Once upon a time, I was a student in a master’s in education program, and I took a course named “Communications in Education.” The professor started one of his lectures with the bald statement, “Perception is reality.” 

Having attended a fine university that forced undergraduates to take several philosophy and theology courses, I was puzzled. Reality could be based on one’s perception, but the senses and intuition might mislead a person. The professor explained that most people do not care whether their perception is the truth, which is perhaps why in our relativist age people refer to “my truth” or “your truth” or “his/her truth.”

We have the current climate of conservative news analysts and the White House stating that the affordability crisis is on the way to resolution. We have others, me included, perceiving economics through the prices at the supermarket. I don’t think anyone in the Washington, DC area relies on the Food Lion meat department managers as I do. Blue labels indicating meat specials determine our dinner menus.

Of course, I learned how to squeeze the food budget from my mother, who faced with a husband, six boys and me, scrutinized the Wednesday newspaper grocery ads and planned her shopping like a military campaign. Still, the incremental rise of food prices – and sometimes meteoric jumps such as happened in coffee prices earlier this year – leaves me wondering how people who do not have a secure, sufficient income are meeting these constantly rising costs.

# Given request A:
Update the passage about food prices from "Having attended a" to "our dinner menus.", putting "grocery store" in place of "supermarket".
# Given request B:
In the passage about food prices, what determines the writer's dinner menus?
# Given request C:
Does each statement agree with the passage about food prices? Answer yes or no and quote the deciding words. (i) The writer took a course named "Communications in Education." (ii) The writer's mother studied the Sunday newspaper grocery ads. (iii) Coffee prices jumped earlier this year.

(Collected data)
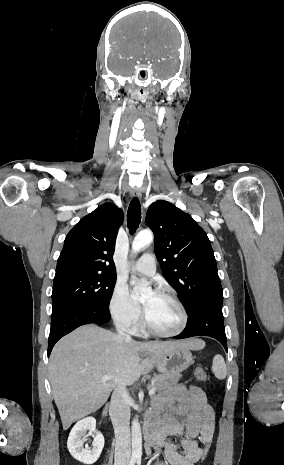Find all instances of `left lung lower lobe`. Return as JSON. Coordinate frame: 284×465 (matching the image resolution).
<instances>
[{"label":"left lung lower lobe","instance_id":"0a47b994","mask_svg":"<svg viewBox=\"0 0 284 465\" xmlns=\"http://www.w3.org/2000/svg\"><path fill=\"white\" fill-rule=\"evenodd\" d=\"M186 328L174 337L183 339L193 336H209L218 340L227 351V339L224 329L222 304L205 303L188 312Z\"/></svg>","mask_w":284,"mask_h":465}]
</instances>
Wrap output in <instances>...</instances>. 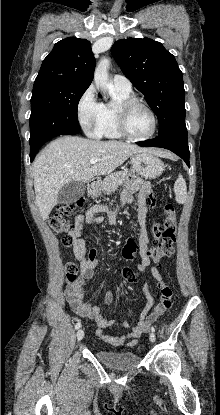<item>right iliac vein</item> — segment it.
<instances>
[{
  "mask_svg": "<svg viewBox=\"0 0 220 415\" xmlns=\"http://www.w3.org/2000/svg\"><path fill=\"white\" fill-rule=\"evenodd\" d=\"M84 338V330L83 329H79L77 332V340L81 341Z\"/></svg>",
  "mask_w": 220,
  "mask_h": 415,
  "instance_id": "right-iliac-vein-1",
  "label": "right iliac vein"
}]
</instances>
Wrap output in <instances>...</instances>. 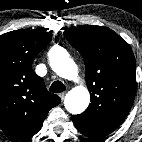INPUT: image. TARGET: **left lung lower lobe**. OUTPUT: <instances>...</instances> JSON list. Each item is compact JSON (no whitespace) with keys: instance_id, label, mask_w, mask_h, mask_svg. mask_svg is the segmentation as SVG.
<instances>
[{"instance_id":"left-lung-lower-lobe-1","label":"left lung lower lobe","mask_w":142,"mask_h":142,"mask_svg":"<svg viewBox=\"0 0 142 142\" xmlns=\"http://www.w3.org/2000/svg\"><path fill=\"white\" fill-rule=\"evenodd\" d=\"M75 126H76L77 130H78L81 134L85 135L86 137H88V138H90V139H97V138H95L93 135H91L90 133L86 132L84 129L78 127L77 125H75Z\"/></svg>"}]
</instances>
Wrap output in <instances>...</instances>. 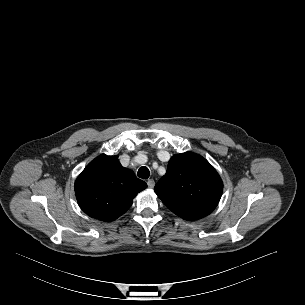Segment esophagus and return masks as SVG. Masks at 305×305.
<instances>
[{"mask_svg": "<svg viewBox=\"0 0 305 305\" xmlns=\"http://www.w3.org/2000/svg\"><path fill=\"white\" fill-rule=\"evenodd\" d=\"M147 185H148V187H149L150 189H152V188H154V186H155V181H154L153 179H149V180L147 181Z\"/></svg>", "mask_w": 305, "mask_h": 305, "instance_id": "34e87169", "label": "esophagus"}]
</instances>
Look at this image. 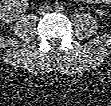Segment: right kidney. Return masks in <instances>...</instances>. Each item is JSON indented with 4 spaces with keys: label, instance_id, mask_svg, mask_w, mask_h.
Segmentation results:
<instances>
[{
    "label": "right kidney",
    "instance_id": "right-kidney-1",
    "mask_svg": "<svg viewBox=\"0 0 111 106\" xmlns=\"http://www.w3.org/2000/svg\"><path fill=\"white\" fill-rule=\"evenodd\" d=\"M12 5V3L5 1L1 6V17L6 21H14L18 17L15 14V10L13 9Z\"/></svg>",
    "mask_w": 111,
    "mask_h": 106
}]
</instances>
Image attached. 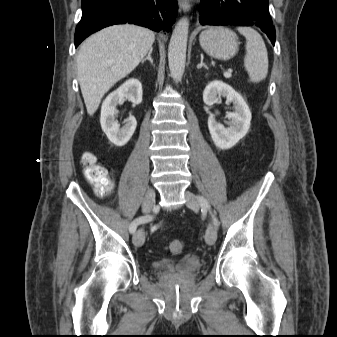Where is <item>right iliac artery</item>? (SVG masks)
Listing matches in <instances>:
<instances>
[{
	"label": "right iliac artery",
	"mask_w": 337,
	"mask_h": 337,
	"mask_svg": "<svg viewBox=\"0 0 337 337\" xmlns=\"http://www.w3.org/2000/svg\"><path fill=\"white\" fill-rule=\"evenodd\" d=\"M152 218H153L152 216L146 215V216H140V217L134 219L133 222L129 226L130 233H134L136 231V228H137L138 225H140L142 223H145V222H148V221H151Z\"/></svg>",
	"instance_id": "1"
}]
</instances>
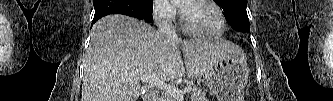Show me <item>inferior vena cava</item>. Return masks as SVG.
Segmentation results:
<instances>
[{"instance_id":"obj_1","label":"inferior vena cava","mask_w":333,"mask_h":101,"mask_svg":"<svg viewBox=\"0 0 333 101\" xmlns=\"http://www.w3.org/2000/svg\"><path fill=\"white\" fill-rule=\"evenodd\" d=\"M159 32L164 34L167 39H177V34L174 25L170 19H164L158 23Z\"/></svg>"}]
</instances>
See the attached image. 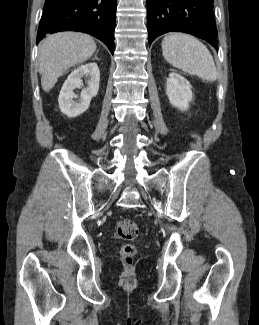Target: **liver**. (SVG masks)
Returning <instances> with one entry per match:
<instances>
[{"label":"liver","instance_id":"6515ba94","mask_svg":"<svg viewBox=\"0 0 259 325\" xmlns=\"http://www.w3.org/2000/svg\"><path fill=\"white\" fill-rule=\"evenodd\" d=\"M95 51V41L86 34L60 32L49 35L39 45V73L42 89L49 92L64 71L86 61Z\"/></svg>","mask_w":259,"mask_h":325}]
</instances>
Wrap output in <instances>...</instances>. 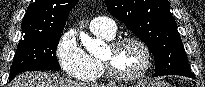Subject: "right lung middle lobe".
<instances>
[{
    "label": "right lung middle lobe",
    "mask_w": 205,
    "mask_h": 87,
    "mask_svg": "<svg viewBox=\"0 0 205 87\" xmlns=\"http://www.w3.org/2000/svg\"><path fill=\"white\" fill-rule=\"evenodd\" d=\"M61 32L25 34L14 55L9 80L24 71L60 70L55 53Z\"/></svg>",
    "instance_id": "right-lung-middle-lobe-1"
}]
</instances>
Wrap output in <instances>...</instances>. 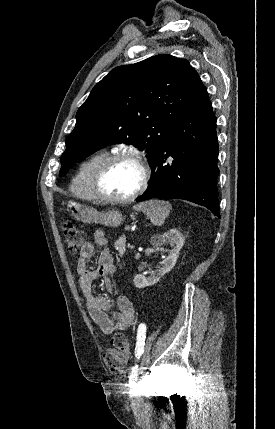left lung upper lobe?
I'll use <instances>...</instances> for the list:
<instances>
[{"label": "left lung upper lobe", "mask_w": 275, "mask_h": 429, "mask_svg": "<svg viewBox=\"0 0 275 429\" xmlns=\"http://www.w3.org/2000/svg\"><path fill=\"white\" fill-rule=\"evenodd\" d=\"M198 81V73L186 59L168 54L114 68L78 109L59 175L97 150L118 143L134 144L151 164Z\"/></svg>", "instance_id": "5c2ea615"}]
</instances>
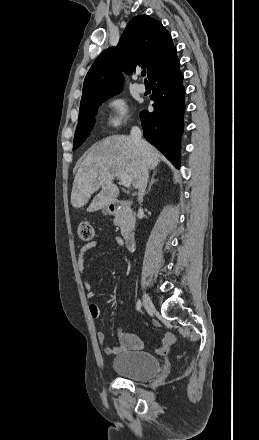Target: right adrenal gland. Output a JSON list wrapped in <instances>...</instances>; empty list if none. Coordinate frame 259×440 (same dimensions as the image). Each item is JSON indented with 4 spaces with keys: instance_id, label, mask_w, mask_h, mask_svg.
I'll use <instances>...</instances> for the list:
<instances>
[{
    "instance_id": "right-adrenal-gland-1",
    "label": "right adrenal gland",
    "mask_w": 259,
    "mask_h": 440,
    "mask_svg": "<svg viewBox=\"0 0 259 440\" xmlns=\"http://www.w3.org/2000/svg\"><path fill=\"white\" fill-rule=\"evenodd\" d=\"M156 174H157V171H154L153 174H152V177H151L148 189L146 191V194L149 193V191L151 190V187H152L153 183L158 181V179H155Z\"/></svg>"
}]
</instances>
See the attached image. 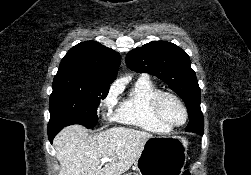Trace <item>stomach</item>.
Instances as JSON below:
<instances>
[{
    "label": "stomach",
    "instance_id": "stomach-1",
    "mask_svg": "<svg viewBox=\"0 0 251 175\" xmlns=\"http://www.w3.org/2000/svg\"><path fill=\"white\" fill-rule=\"evenodd\" d=\"M189 141L181 135H153L146 139L128 175H181Z\"/></svg>",
    "mask_w": 251,
    "mask_h": 175
}]
</instances>
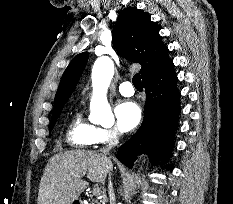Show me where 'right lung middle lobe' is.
<instances>
[{"label": "right lung middle lobe", "instance_id": "dd1d6c3e", "mask_svg": "<svg viewBox=\"0 0 233 204\" xmlns=\"http://www.w3.org/2000/svg\"><path fill=\"white\" fill-rule=\"evenodd\" d=\"M58 117H59V116H56V117H54V118L51 119V122H50V129L53 128V126L55 125V122H56V120H57Z\"/></svg>", "mask_w": 233, "mask_h": 204}]
</instances>
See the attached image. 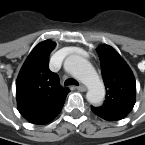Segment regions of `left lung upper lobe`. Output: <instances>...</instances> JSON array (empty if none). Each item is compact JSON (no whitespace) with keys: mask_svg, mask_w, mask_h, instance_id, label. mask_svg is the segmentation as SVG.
I'll return each mask as SVG.
<instances>
[{"mask_svg":"<svg viewBox=\"0 0 145 145\" xmlns=\"http://www.w3.org/2000/svg\"><path fill=\"white\" fill-rule=\"evenodd\" d=\"M102 77L106 88V100L100 107H91L101 118L109 121L125 118L133 109L136 98L134 75L122 57L110 46L97 49Z\"/></svg>","mask_w":145,"mask_h":145,"instance_id":"left-lung-upper-lobe-1","label":"left lung upper lobe"}]
</instances>
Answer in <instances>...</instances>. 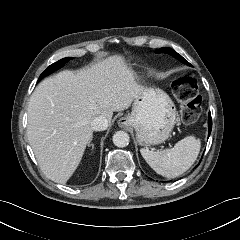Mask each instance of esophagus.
<instances>
[{"instance_id":"esophagus-1","label":"esophagus","mask_w":240,"mask_h":240,"mask_svg":"<svg viewBox=\"0 0 240 240\" xmlns=\"http://www.w3.org/2000/svg\"><path fill=\"white\" fill-rule=\"evenodd\" d=\"M118 124L120 127H126L130 124V120L127 117H122L118 120Z\"/></svg>"}]
</instances>
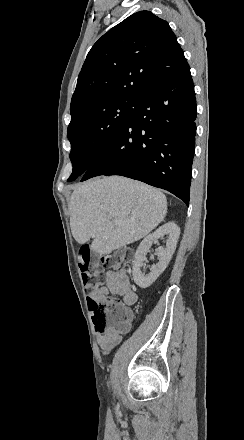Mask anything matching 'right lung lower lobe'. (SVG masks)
<instances>
[{"mask_svg": "<svg viewBox=\"0 0 244 440\" xmlns=\"http://www.w3.org/2000/svg\"><path fill=\"white\" fill-rule=\"evenodd\" d=\"M195 119L194 85L186 61L150 84L128 124L81 181L121 175L165 189L189 205Z\"/></svg>", "mask_w": 244, "mask_h": 440, "instance_id": "right-lung-lower-lobe-1", "label": "right lung lower lobe"}]
</instances>
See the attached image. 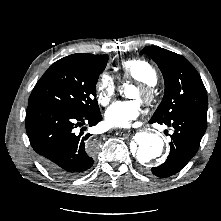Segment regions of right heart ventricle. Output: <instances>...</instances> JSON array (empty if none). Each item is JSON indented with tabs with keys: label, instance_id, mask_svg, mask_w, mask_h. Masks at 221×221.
Masks as SVG:
<instances>
[{
	"label": "right heart ventricle",
	"instance_id": "1",
	"mask_svg": "<svg viewBox=\"0 0 221 221\" xmlns=\"http://www.w3.org/2000/svg\"><path fill=\"white\" fill-rule=\"evenodd\" d=\"M123 80H135L148 85H155L157 74L153 66L145 59L134 58L124 61L120 66Z\"/></svg>",
	"mask_w": 221,
	"mask_h": 221
}]
</instances>
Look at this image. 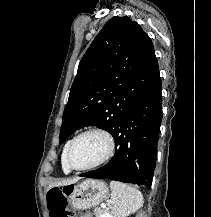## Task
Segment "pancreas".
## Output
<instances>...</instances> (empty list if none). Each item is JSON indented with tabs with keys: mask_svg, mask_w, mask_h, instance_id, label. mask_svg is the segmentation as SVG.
Segmentation results:
<instances>
[{
	"mask_svg": "<svg viewBox=\"0 0 211 217\" xmlns=\"http://www.w3.org/2000/svg\"><path fill=\"white\" fill-rule=\"evenodd\" d=\"M94 212H95L96 217H101L102 214L106 212V210L96 207Z\"/></svg>",
	"mask_w": 211,
	"mask_h": 217,
	"instance_id": "cf45deb5",
	"label": "pancreas"
}]
</instances>
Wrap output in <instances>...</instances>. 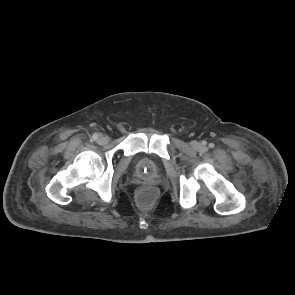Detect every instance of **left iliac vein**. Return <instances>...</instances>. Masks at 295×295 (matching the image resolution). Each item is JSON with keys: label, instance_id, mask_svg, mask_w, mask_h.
<instances>
[{"label": "left iliac vein", "instance_id": "left-iliac-vein-1", "mask_svg": "<svg viewBox=\"0 0 295 295\" xmlns=\"http://www.w3.org/2000/svg\"><path fill=\"white\" fill-rule=\"evenodd\" d=\"M192 145L195 147V146H197V145H198V143L194 142Z\"/></svg>", "mask_w": 295, "mask_h": 295}]
</instances>
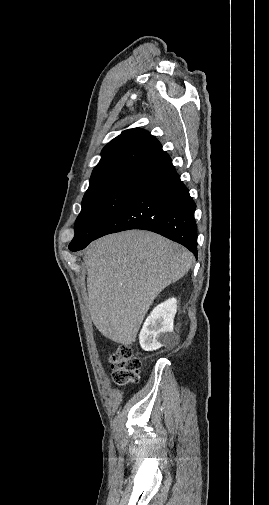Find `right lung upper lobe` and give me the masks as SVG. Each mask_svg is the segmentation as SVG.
I'll return each instance as SVG.
<instances>
[{
	"instance_id": "right-lung-upper-lobe-1",
	"label": "right lung upper lobe",
	"mask_w": 269,
	"mask_h": 505,
	"mask_svg": "<svg viewBox=\"0 0 269 505\" xmlns=\"http://www.w3.org/2000/svg\"><path fill=\"white\" fill-rule=\"evenodd\" d=\"M101 155L88 189L106 185L140 188L172 166L160 142L140 128L123 131L103 148Z\"/></svg>"
}]
</instances>
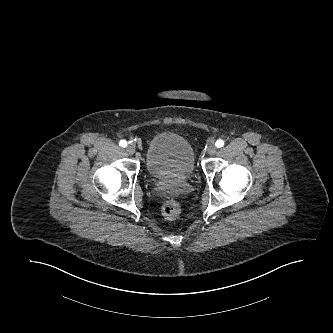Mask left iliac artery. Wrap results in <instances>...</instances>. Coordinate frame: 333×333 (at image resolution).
<instances>
[{"label":"left iliac artery","mask_w":333,"mask_h":333,"mask_svg":"<svg viewBox=\"0 0 333 333\" xmlns=\"http://www.w3.org/2000/svg\"><path fill=\"white\" fill-rule=\"evenodd\" d=\"M216 147L221 148L224 145V141L219 139L215 143Z\"/></svg>","instance_id":"left-iliac-artery-1"}]
</instances>
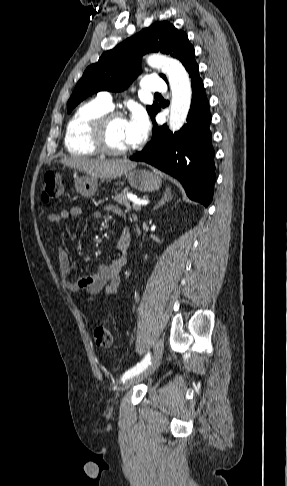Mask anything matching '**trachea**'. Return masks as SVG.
<instances>
[{"label":"trachea","mask_w":287,"mask_h":486,"mask_svg":"<svg viewBox=\"0 0 287 486\" xmlns=\"http://www.w3.org/2000/svg\"><path fill=\"white\" fill-rule=\"evenodd\" d=\"M155 96H161V94L156 93Z\"/></svg>","instance_id":"trachea-1"}]
</instances>
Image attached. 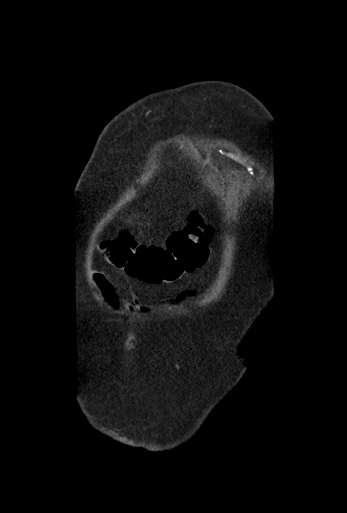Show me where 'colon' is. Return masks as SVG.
<instances>
[{
    "label": "colon",
    "instance_id": "5ec220e1",
    "mask_svg": "<svg viewBox=\"0 0 347 513\" xmlns=\"http://www.w3.org/2000/svg\"><path fill=\"white\" fill-rule=\"evenodd\" d=\"M211 231L199 214H192L187 226L174 232L166 246L137 244L121 233L105 245L110 262L145 284L175 283L202 267L208 257Z\"/></svg>",
    "mask_w": 347,
    "mask_h": 513
}]
</instances>
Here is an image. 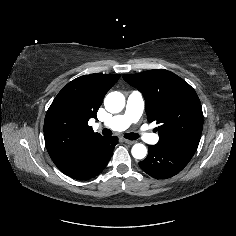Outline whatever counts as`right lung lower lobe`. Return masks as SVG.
<instances>
[{"label":"right lung lower lobe","mask_w":236,"mask_h":236,"mask_svg":"<svg viewBox=\"0 0 236 236\" xmlns=\"http://www.w3.org/2000/svg\"><path fill=\"white\" fill-rule=\"evenodd\" d=\"M117 143L116 136L101 137L73 164L61 171L76 180L91 179L106 167Z\"/></svg>","instance_id":"98d812e1"}]
</instances>
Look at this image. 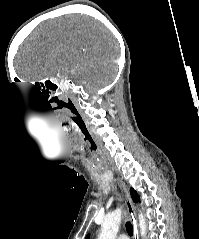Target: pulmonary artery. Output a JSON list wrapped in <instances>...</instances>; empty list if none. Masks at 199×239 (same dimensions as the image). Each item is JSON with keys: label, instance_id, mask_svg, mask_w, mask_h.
Listing matches in <instances>:
<instances>
[{"label": "pulmonary artery", "instance_id": "pulmonary-artery-1", "mask_svg": "<svg viewBox=\"0 0 199 239\" xmlns=\"http://www.w3.org/2000/svg\"><path fill=\"white\" fill-rule=\"evenodd\" d=\"M117 239H128V237L125 234H121V235L118 236Z\"/></svg>", "mask_w": 199, "mask_h": 239}]
</instances>
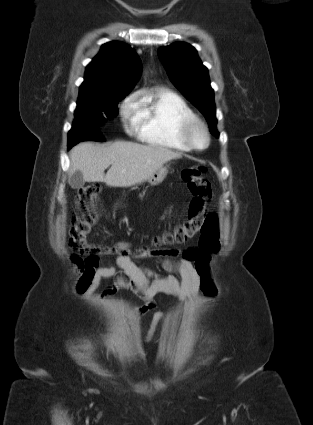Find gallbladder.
Wrapping results in <instances>:
<instances>
[{
    "label": "gallbladder",
    "instance_id": "gallbladder-1",
    "mask_svg": "<svg viewBox=\"0 0 313 425\" xmlns=\"http://www.w3.org/2000/svg\"><path fill=\"white\" fill-rule=\"evenodd\" d=\"M69 184L74 189H79L84 186L85 180L80 171L74 172L69 179Z\"/></svg>",
    "mask_w": 313,
    "mask_h": 425
}]
</instances>
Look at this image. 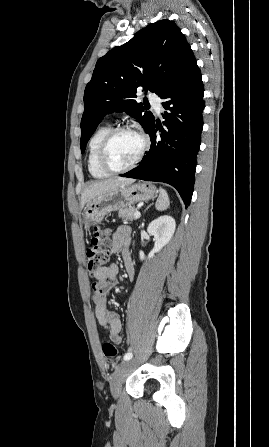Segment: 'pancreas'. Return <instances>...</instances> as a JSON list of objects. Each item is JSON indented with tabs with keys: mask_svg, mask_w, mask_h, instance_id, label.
Returning a JSON list of instances; mask_svg holds the SVG:
<instances>
[{
	"mask_svg": "<svg viewBox=\"0 0 269 447\" xmlns=\"http://www.w3.org/2000/svg\"><path fill=\"white\" fill-rule=\"evenodd\" d=\"M134 214H135L134 206H130V208H123V210H119V218H123V220H136Z\"/></svg>",
	"mask_w": 269,
	"mask_h": 447,
	"instance_id": "cf45deb5",
	"label": "pancreas"
}]
</instances>
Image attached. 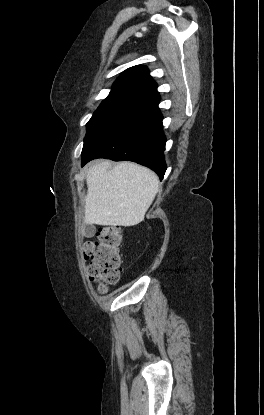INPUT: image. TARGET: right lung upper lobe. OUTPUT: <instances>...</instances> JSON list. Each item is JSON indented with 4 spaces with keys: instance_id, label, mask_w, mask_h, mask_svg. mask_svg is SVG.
<instances>
[{
    "instance_id": "right-lung-upper-lobe-1",
    "label": "right lung upper lobe",
    "mask_w": 264,
    "mask_h": 415,
    "mask_svg": "<svg viewBox=\"0 0 264 415\" xmlns=\"http://www.w3.org/2000/svg\"><path fill=\"white\" fill-rule=\"evenodd\" d=\"M109 95L137 98L142 101L159 96L157 84L146 67L138 65L125 70L114 82Z\"/></svg>"
}]
</instances>
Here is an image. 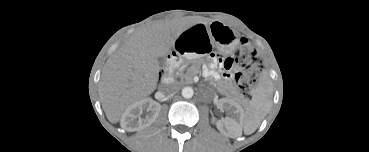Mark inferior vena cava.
<instances>
[{"instance_id":"602c4592","label":"inferior vena cava","mask_w":369,"mask_h":152,"mask_svg":"<svg viewBox=\"0 0 369 152\" xmlns=\"http://www.w3.org/2000/svg\"><path fill=\"white\" fill-rule=\"evenodd\" d=\"M178 90V85L175 82L164 83L161 87V92L164 94H173Z\"/></svg>"}]
</instances>
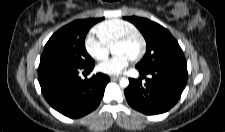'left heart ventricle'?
<instances>
[{"label":"left heart ventricle","mask_w":225,"mask_h":132,"mask_svg":"<svg viewBox=\"0 0 225 132\" xmlns=\"http://www.w3.org/2000/svg\"><path fill=\"white\" fill-rule=\"evenodd\" d=\"M140 50V41L138 39H134L126 44H119L113 47L114 54H127L131 58L134 57L138 51Z\"/></svg>","instance_id":"obj_1"}]
</instances>
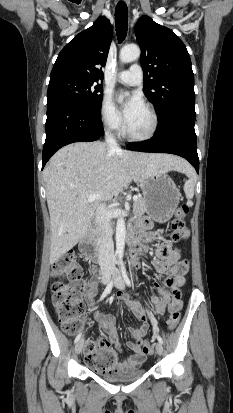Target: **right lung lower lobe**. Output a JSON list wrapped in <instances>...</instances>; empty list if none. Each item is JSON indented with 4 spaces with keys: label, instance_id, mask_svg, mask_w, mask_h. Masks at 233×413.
Instances as JSON below:
<instances>
[{
    "label": "right lung lower lobe",
    "instance_id": "1",
    "mask_svg": "<svg viewBox=\"0 0 233 413\" xmlns=\"http://www.w3.org/2000/svg\"><path fill=\"white\" fill-rule=\"evenodd\" d=\"M104 133L101 114H94L71 102L47 104L46 140L42 169L61 147L74 142H90Z\"/></svg>",
    "mask_w": 233,
    "mask_h": 413
}]
</instances>
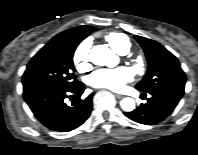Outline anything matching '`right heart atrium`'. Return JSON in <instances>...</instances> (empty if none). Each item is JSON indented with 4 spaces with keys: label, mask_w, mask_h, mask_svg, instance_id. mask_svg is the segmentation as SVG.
<instances>
[{
    "label": "right heart atrium",
    "mask_w": 198,
    "mask_h": 155,
    "mask_svg": "<svg viewBox=\"0 0 198 155\" xmlns=\"http://www.w3.org/2000/svg\"><path fill=\"white\" fill-rule=\"evenodd\" d=\"M90 41L85 40L76 48L73 55V62L77 69L81 72L87 71L90 67Z\"/></svg>",
    "instance_id": "1"
}]
</instances>
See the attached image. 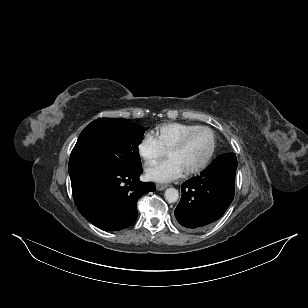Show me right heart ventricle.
Returning <instances> with one entry per match:
<instances>
[{"label": "right heart ventricle", "instance_id": "1", "mask_svg": "<svg viewBox=\"0 0 308 308\" xmlns=\"http://www.w3.org/2000/svg\"><path fill=\"white\" fill-rule=\"evenodd\" d=\"M199 125L181 122H169L158 125L154 128L152 136L163 150L178 141L186 132L198 127Z\"/></svg>", "mask_w": 308, "mask_h": 308}]
</instances>
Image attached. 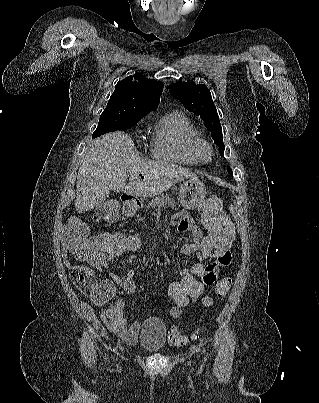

# Correct output A:
Having attended a fine university that forced undergraduates to take several philosophy and theology courses, I was puzzled. Reality could be based on one’s perception, but the senses and intuition might mislead a person. The professor explained that most people do not care whether their perception is the truth, which is perhaps why in our relativist age people refer to “my truth” or “your truth” or “his/her truth.”

We have the current climate of conservative news analysts and the White House stating that the affordability crisis is on the way to resolution. We have others, me included, perceiving economics through the prices at the grocery store. I don’t think anyone in the Washington, DC area relies on the Food Lion meat department managers as I do. Blue labels indicating meat specials determine our dinner menus.

# Correct output B:
Blue labels indicating meat specials.

# Correct output C:
(i) Yes: "I took a course named “Communications in Education.”"
(ii) No: "scrutinized the Wednesday newspaper grocery ads"
(iii) Yes: "sometimes meteoric jumps such as happened in coffee prices earlier this year"